The Fox Hunt was painted in Homer's studio at Prouts Neck, Maine during the winter of 1893. The painting depicts a fox foraging for food, who is in turn being hunted by crows driven to predation by hunger. At left several sprigs of red berries breach the snow, and in the distance may be seen the coastline and ocean beneath a deep blue sky.

==Painting==
According to Nicolai Cikovsky Jr., the artist used a fox's pelt draped over a barrel in the snow to accurately record color harmonies. Homer's biographer Philip C. Beam wrote that prior to the painting Homer was supplied with a dead fox by one hunter, and several crows by another named Roswell Googins. Homer placed the crows in the snow outside his studio, and with the aid of string and sticks posed the fox in a running position. Homer experienced some difficulty, as the painting was begun late in winter, and warming temperatures caused the stiffened crows to thaw and grow limp. Homer asked Elbridge Oliver, the Scarborough, Maine stationmaster for his opinion of the painting, and he responded "Hell, Win, them ain't crows". After painting the birds out, Homer joined Oliver at the station, where they spent three days scattering corn on the ground to attract crows, Homer sketching the birds on telegraph blanks. Using the sketches as reference he repainted the crows, then summoned Oliver for his opinion and approval.

==Interpretation==
When exhibited in 1893, the Darwinian aspect of the painting was immediately recognized by critics: "A fox makes his way through the snow, looking sharply at his enemies—two huge crows which are swooping down to devour him, in which their hunger, made savage by the snowstorm which has covered their usual hunting-ground. Other crows hover restlessly in the distance. A twig or two of last summer's wild-rose bush is the grace note of the picture, redeeming sufficiently the sombre character of the scene".
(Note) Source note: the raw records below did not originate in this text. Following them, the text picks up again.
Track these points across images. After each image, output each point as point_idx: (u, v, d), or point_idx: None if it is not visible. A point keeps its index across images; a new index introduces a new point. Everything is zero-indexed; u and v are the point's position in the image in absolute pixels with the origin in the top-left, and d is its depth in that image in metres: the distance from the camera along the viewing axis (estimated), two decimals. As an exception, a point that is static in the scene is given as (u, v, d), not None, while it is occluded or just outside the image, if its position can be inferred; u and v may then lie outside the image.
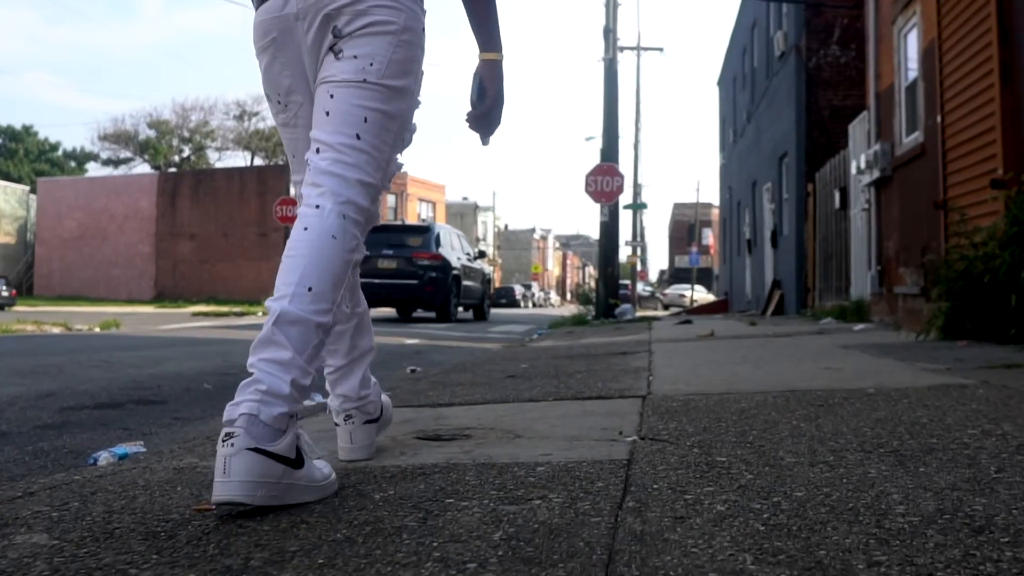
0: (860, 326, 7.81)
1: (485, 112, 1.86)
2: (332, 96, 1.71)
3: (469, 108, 1.89)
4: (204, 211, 43.42)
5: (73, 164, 63.87)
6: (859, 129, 10.18)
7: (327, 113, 1.71)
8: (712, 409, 2.58)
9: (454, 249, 17.19)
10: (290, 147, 1.91)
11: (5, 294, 33.14)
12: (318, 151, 1.71)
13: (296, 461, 1.56)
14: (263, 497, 1.49)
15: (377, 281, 14.80)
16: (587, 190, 16.92)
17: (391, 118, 1.74)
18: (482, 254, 19.78)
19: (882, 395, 2.75)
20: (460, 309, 17.28)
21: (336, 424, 2.03)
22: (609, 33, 17.05)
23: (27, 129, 63.66)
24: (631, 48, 39.51)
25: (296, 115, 1.84)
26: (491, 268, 21.84)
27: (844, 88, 13.76)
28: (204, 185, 47.11)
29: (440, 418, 2.76)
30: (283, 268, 1.63)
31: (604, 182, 16.77)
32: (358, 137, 1.70)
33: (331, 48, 1.72)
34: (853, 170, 9.86)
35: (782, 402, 2.68)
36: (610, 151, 17.22)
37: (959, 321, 5.40)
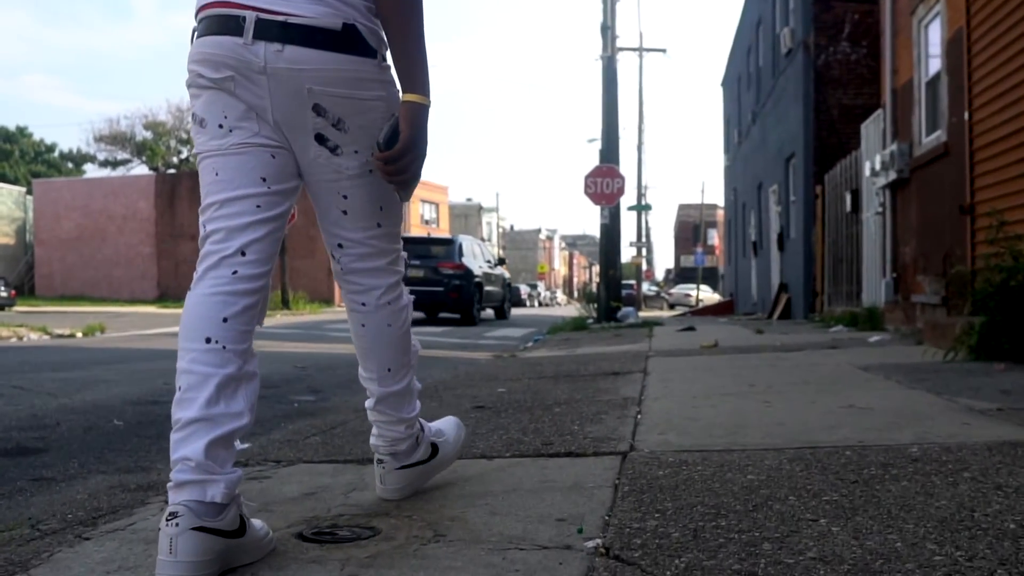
0: (875, 337, 7.17)
1: (395, 157, 1.65)
2: (346, 197, 1.75)
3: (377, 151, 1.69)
4: (206, 211, 42.89)
5: (70, 165, 63.29)
6: (873, 128, 9.53)
7: (344, 212, 1.78)
8: (709, 485, 1.95)
9: (476, 258, 18.71)
10: (212, 168, 1.68)
11: (4, 294, 32.78)
12: (341, 246, 1.83)
13: None
14: None
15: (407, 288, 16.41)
16: (586, 192, 16.33)
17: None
18: (502, 261, 21.53)
19: (931, 460, 2.12)
20: (484, 311, 18.96)
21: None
22: (607, 30, 16.40)
23: (22, 130, 63.11)
24: (633, 49, 38.89)
25: (240, 143, 1.66)
26: (510, 274, 24.09)
27: (855, 86, 13.12)
28: (204, 185, 46.48)
29: (356, 488, 2.13)
30: (361, 354, 1.95)
31: (604, 184, 16.15)
32: (379, 225, 1.82)
33: (320, 139, 1.67)
34: (866, 172, 9.21)
35: (801, 472, 2.05)
36: (610, 152, 16.57)
37: (995, 339, 4.76)
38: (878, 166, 8.53)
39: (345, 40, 1.61)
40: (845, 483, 1.89)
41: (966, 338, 4.90)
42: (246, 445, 1.73)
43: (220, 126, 1.65)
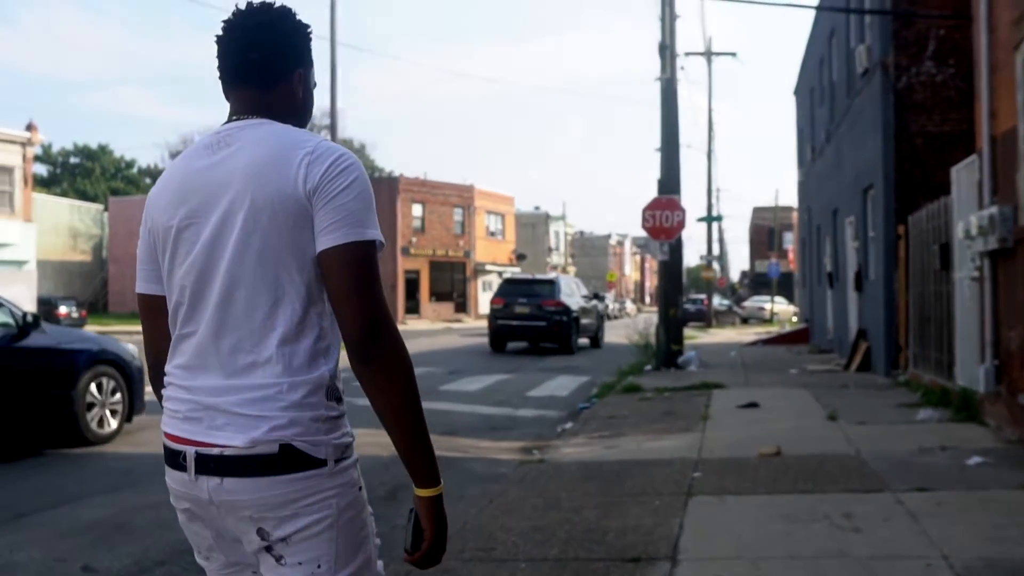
0: (975, 459, 5.87)
1: (426, 558, 1.65)
2: None
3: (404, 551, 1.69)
4: (269, 229, 43.03)
5: (148, 181, 64.62)
6: (966, 175, 8.16)
7: None
8: None
9: (572, 295, 21.38)
10: None
11: (75, 316, 33.30)
12: None
13: None
14: None
15: (515, 323, 20.09)
16: (644, 226, 15.27)
17: None
18: (597, 296, 25.01)
19: None
20: (580, 340, 21.53)
21: None
22: (666, 50, 15.17)
23: (103, 148, 64.76)
24: (701, 54, 37.37)
25: (221, 568, 1.74)
26: (609, 305, 27.02)
27: (940, 111, 11.62)
28: (268, 203, 46.70)
29: None
30: None
31: (663, 217, 15.01)
32: None
33: (267, 549, 1.64)
34: (959, 233, 7.85)
35: None
36: (669, 181, 15.36)
37: None
38: (974, 230, 7.19)
39: (284, 461, 1.59)
40: None
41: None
42: None
43: (198, 551, 1.75)
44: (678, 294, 15.94)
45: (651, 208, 15.03)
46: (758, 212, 75.04)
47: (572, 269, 70.92)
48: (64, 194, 54.48)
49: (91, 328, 33.44)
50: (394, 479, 6.48)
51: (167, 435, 1.69)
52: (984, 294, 7.33)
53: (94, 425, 7.48)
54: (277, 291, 1.62)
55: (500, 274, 53.13)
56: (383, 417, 1.61)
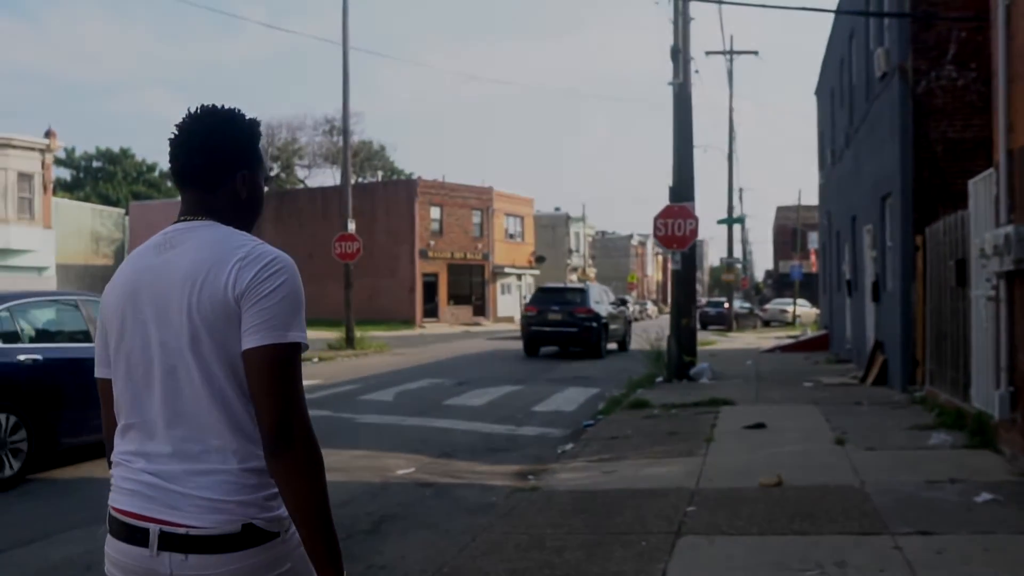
0: (985, 496, 5.54)
1: None
2: None
3: None
4: (288, 231, 43.20)
5: (170, 184, 64.99)
6: (983, 189, 7.81)
7: None
8: None
9: (601, 302, 22.39)
10: None
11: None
12: None
13: None
14: None
15: (548, 329, 21.25)
16: (656, 235, 14.98)
17: None
18: (623, 301, 26.85)
19: None
20: (609, 344, 22.56)
21: None
22: (678, 54, 14.84)
23: (125, 152, 65.24)
24: (722, 52, 36.94)
25: None
26: (631, 309, 28.22)
27: (962, 116, 11.22)
28: (287, 206, 46.98)
29: None
30: None
31: (675, 226, 14.69)
32: None
33: None
34: (975, 251, 7.51)
35: None
36: (681, 189, 15.03)
37: None
38: (989, 249, 6.85)
39: (246, 538, 1.71)
40: None
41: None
42: None
43: None
44: (691, 303, 15.60)
45: (663, 216, 14.72)
46: (782, 211, 74.37)
47: (592, 271, 70.49)
48: (86, 198, 54.93)
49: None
50: (380, 510, 6.26)
51: (121, 511, 1.75)
52: (1000, 314, 6.99)
53: None
54: (217, 386, 1.74)
55: (519, 277, 52.90)
56: (288, 507, 1.72)
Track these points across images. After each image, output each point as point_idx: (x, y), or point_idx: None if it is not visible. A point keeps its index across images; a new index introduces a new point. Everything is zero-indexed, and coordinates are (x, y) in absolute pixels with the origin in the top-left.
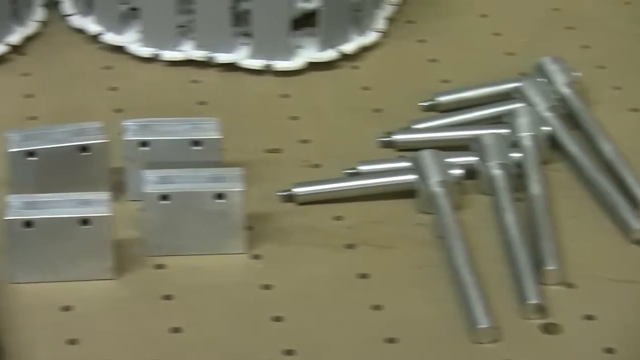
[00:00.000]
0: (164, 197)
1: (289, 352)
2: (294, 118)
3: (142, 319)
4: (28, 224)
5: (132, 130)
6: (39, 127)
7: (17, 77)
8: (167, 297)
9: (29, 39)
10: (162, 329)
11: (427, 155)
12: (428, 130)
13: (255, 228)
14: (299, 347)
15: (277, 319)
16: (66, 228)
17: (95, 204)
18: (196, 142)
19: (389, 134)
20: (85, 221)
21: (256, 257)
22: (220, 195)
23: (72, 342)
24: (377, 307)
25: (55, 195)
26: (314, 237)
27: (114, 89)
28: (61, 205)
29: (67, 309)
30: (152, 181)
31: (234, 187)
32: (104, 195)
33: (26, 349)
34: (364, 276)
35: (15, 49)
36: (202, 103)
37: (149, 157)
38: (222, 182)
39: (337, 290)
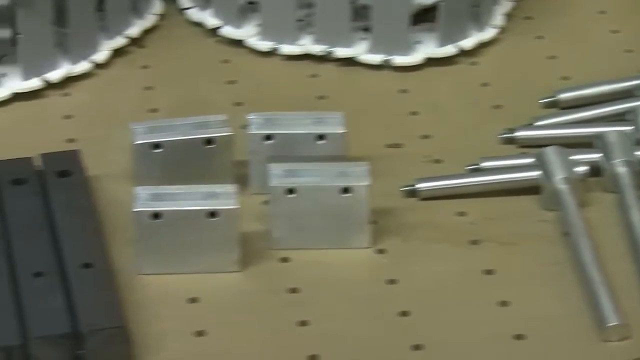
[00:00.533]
0: (290, 190)
1: (417, 347)
2: (414, 113)
3: (269, 311)
4: (156, 215)
5: (257, 123)
6: (163, 119)
7: (136, 69)
8: (293, 290)
9: (147, 32)
10: (288, 322)
11: (551, 152)
12: (550, 127)
13: (379, 223)
14: (426, 342)
15: (404, 313)
16: (194, 220)
17: (222, 196)
18: (321, 137)
19: (511, 130)
20: (213, 214)
21: (380, 251)
22: (346, 190)
23: (200, 333)
24: (503, 304)
25: (181, 187)
26: (438, 233)
27: (232, 82)
28: (188, 198)
29: (194, 300)
30: (278, 175)
31: (361, 181)
32: (231, 188)
33: (155, 341)
34: (489, 272)
35: (134, 42)
36: (321, 97)
37: (273, 150)
38: (348, 177)
39: (462, 286)
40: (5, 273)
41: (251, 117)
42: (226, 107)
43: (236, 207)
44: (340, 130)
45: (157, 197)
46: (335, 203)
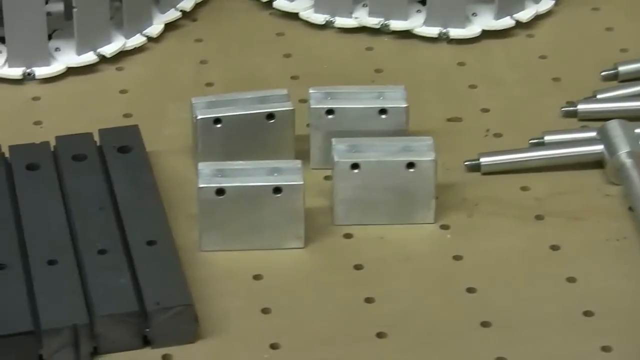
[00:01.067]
0: (355, 166)
1: (485, 324)
2: (473, 87)
3: (334, 288)
4: (220, 191)
5: (318, 98)
6: (223, 94)
7: (190, 43)
8: (358, 267)
9: (199, 5)
10: (354, 298)
11: (615, 126)
12: (613, 99)
13: (441, 198)
14: (494, 319)
15: (470, 290)
16: (258, 196)
17: (286, 172)
18: (383, 111)
19: (572, 103)
20: (277, 189)
21: (444, 227)
22: (411, 165)
23: (265, 311)
24: (571, 280)
25: (244, 162)
26: (502, 208)
27: (287, 55)
28: (252, 174)
29: (258, 277)
30: (342, 150)
31: (426, 156)
32: (295, 163)
33: (220, 318)
34: (555, 248)
35: (187, 15)
36: (377, 71)
37: (334, 125)
38: (413, 152)
39: (529, 262)
40: (70, 251)
41: (312, 91)
42: (281, 81)
43: (301, 182)
44: (402, 104)
45: (220, 173)
46: (400, 178)
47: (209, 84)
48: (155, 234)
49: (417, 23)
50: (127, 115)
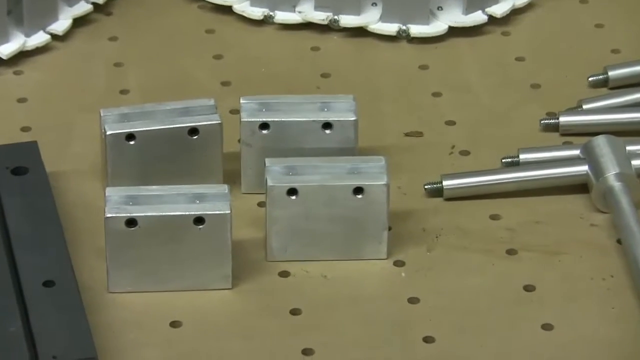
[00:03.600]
0: (292, 191)
1: None
2: (436, 94)
3: (267, 338)
4: (131, 222)
5: (251, 109)
6: (138, 104)
7: (103, 41)
8: (295, 312)
9: None
10: (291, 350)
11: (602, 143)
12: (601, 111)
13: (395, 229)
14: None
15: (428, 339)
16: (177, 228)
17: (211, 198)
18: (328, 125)
19: (554, 115)
20: (200, 219)
21: (399, 264)
22: (359, 190)
23: None
24: (547, 327)
25: (161, 187)
26: (468, 241)
27: (218, 57)
28: (170, 201)
29: (177, 324)
30: (277, 172)
31: (377, 179)
32: (221, 188)
33: None
34: (530, 289)
35: (99, 8)
36: (324, 75)
37: (269, 142)
38: (362, 174)
39: (498, 306)
40: None
41: (244, 101)
42: (211, 88)
43: (227, 211)
44: (350, 117)
45: (132, 200)
46: (347, 206)
47: (124, 92)
48: (54, 272)
49: (372, 19)
50: (24, 129)
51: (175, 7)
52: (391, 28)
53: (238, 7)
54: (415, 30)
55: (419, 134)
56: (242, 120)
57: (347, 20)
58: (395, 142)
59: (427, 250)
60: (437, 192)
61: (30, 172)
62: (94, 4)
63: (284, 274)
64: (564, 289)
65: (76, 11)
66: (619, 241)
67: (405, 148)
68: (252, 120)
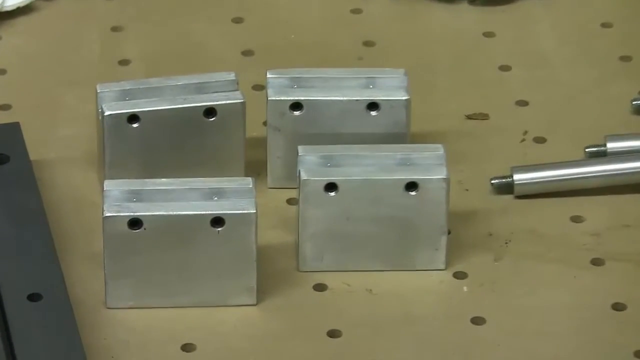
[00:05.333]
0: (330, 186)
1: None
2: (504, 68)
3: None
4: (135, 222)
5: (280, 85)
6: (143, 79)
7: (98, 1)
8: (334, 334)
9: None
10: None
11: None
12: None
13: (456, 233)
14: None
15: None
16: (190, 230)
17: (232, 194)
18: (374, 105)
19: None
20: (218, 220)
21: (460, 275)
22: (412, 185)
23: None
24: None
25: (170, 180)
26: (543, 248)
27: (237, 20)
28: (182, 197)
29: (190, 347)
30: (311, 162)
31: (434, 172)
32: (245, 182)
33: None
34: (619, 307)
35: None
36: (367, 44)
37: (302, 126)
38: (415, 166)
39: (581, 327)
40: None
41: (270, 75)
42: (231, 59)
43: (253, 211)
44: (401, 95)
45: (135, 196)
46: (396, 205)
47: (124, 62)
48: (41, 283)
49: None
50: (3, 108)
51: None
52: None
53: None
54: None
55: (484, 117)
56: (268, 98)
57: None
58: (455, 126)
59: (494, 259)
60: (506, 188)
61: (11, 161)
62: None
63: (320, 288)
64: None
65: None
66: None
67: (467, 134)
68: (281, 99)
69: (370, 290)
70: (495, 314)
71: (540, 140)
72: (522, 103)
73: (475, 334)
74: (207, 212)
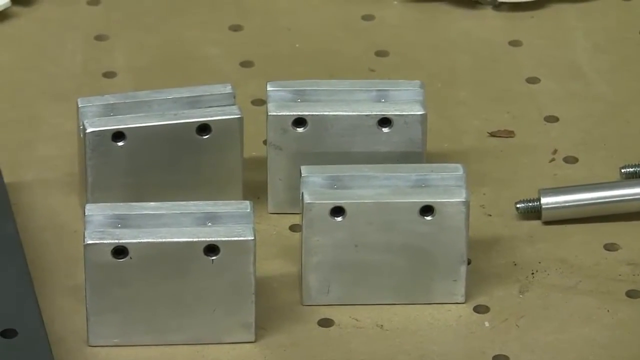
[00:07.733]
0: (336, 210)
1: None
2: (532, 80)
3: None
4: (120, 251)
5: (280, 99)
6: (129, 92)
7: (80, 5)
8: None
9: None
10: None
11: None
12: None
13: (478, 262)
14: None
15: None
16: (181, 259)
17: (227, 219)
18: (386, 121)
19: None
20: (213, 248)
21: (481, 309)
22: (428, 210)
23: None
24: None
25: (159, 204)
26: (575, 279)
27: (235, 28)
28: (172, 222)
29: None
30: (316, 184)
31: (452, 195)
32: (242, 206)
33: None
34: None
35: None
36: (380, 53)
37: (306, 144)
38: (431, 188)
39: None
40: None
41: (271, 88)
42: (227, 70)
43: (251, 238)
44: (417, 110)
45: (120, 221)
46: (410, 231)
47: (109, 74)
48: (16, 318)
49: None
50: None
51: None
52: None
53: None
54: None
55: (509, 134)
56: (269, 114)
57: None
58: (477, 144)
59: (519, 291)
60: (533, 212)
61: None
62: None
63: (326, 323)
64: None
65: None
66: None
67: (490, 153)
68: (283, 114)
69: (382, 326)
70: (520, 352)
71: (571, 160)
72: (552, 119)
73: None
74: (200, 239)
Several writers on Homer's work have seen evidence of the artist's self-disclosure in The Fox Hunt. Seeing the picture in Freudian terms, Thomas B. Hess believed the fox, "dapper, small, inquisitive, shrewd", was a self-portrait. Cikovsky noted that the artist's signature is "sinking like the fox into the deep snow and exactly mimicking its form and action", and adds that the fox's tail, repeated by the 'R' in the signature, is called a brush. It is possible that Homer identified with slyness and social aloofness, qualities attributed to the fox. As well, the crows have been seen as omens of death, and for Hess, basing his interpretation on Freud's study of Leonardo da Vinci's work, they represent "the nightmare of the flying 'penis'".

The influence of Japanese design on Homer's work has been noted generally, and particularly in The Fox Hunt, with the observation that the painting can be divided into three vertical panels, thereby creating "a perfect Japanese screen". The Fox Hunt was purchased from the artist in 1894 by the Pennsylvania Academy of the Fine Arts, after it was exhibited in the academy's annual show.